TEXT PASSAGE:
········

Prove that a power series and its deriviative has the same convergence radius Let $ \sum_{n=0}^{\infty}a_{n}x^{n} $ be a power series. prove that
$ \sum_{n=0}^{\infty}a_{n}x^{n},\sum_{n=0}^{\infty}\left(n+1\right)a_{n+1}x^{n} $
has the same convergence radius.
So, let $ \limsup\sqrt[n]{|a_{n}|}=\beta $
It follows that $ \limsup\sqrt[n+1]{|a_{n+1}|}=\beta $ (Im not sure about this argument, we'll sign it as (*) )

········

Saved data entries
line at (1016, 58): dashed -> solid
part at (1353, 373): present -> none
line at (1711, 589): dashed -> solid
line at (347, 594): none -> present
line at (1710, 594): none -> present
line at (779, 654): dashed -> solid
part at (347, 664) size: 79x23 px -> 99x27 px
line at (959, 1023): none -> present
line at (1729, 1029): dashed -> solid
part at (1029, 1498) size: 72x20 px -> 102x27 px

········

LIST OF TASKS:
A - Answer the following about the forum post:
(i) What expression is set equal to β?
(ii) What mark does the poster assign to the argument they are unsure about?
(iii) What must the two series be shown to share?
B - Reproduce the stretch of the forum post from "Prove that a" through "same convergence radius.".

COMPLETE ANSWERS:
A -
(i) The lim sup of the nth root of |a_n|.
(ii) (*)
(iii) The same convergence radius.

B -
Prove that a power series and its deriviative has the same convergence radius Let $ \sum_{n=0}^{\infty}a_{n}x^{n} $ be a power series. prove that
$ \sum_{n=0}^{\infty}a_{n}x^{n},\sum_{n=0}^{\infty}\left(n+1\right)a_{n+1}x^{n} $
has the same convergence radius.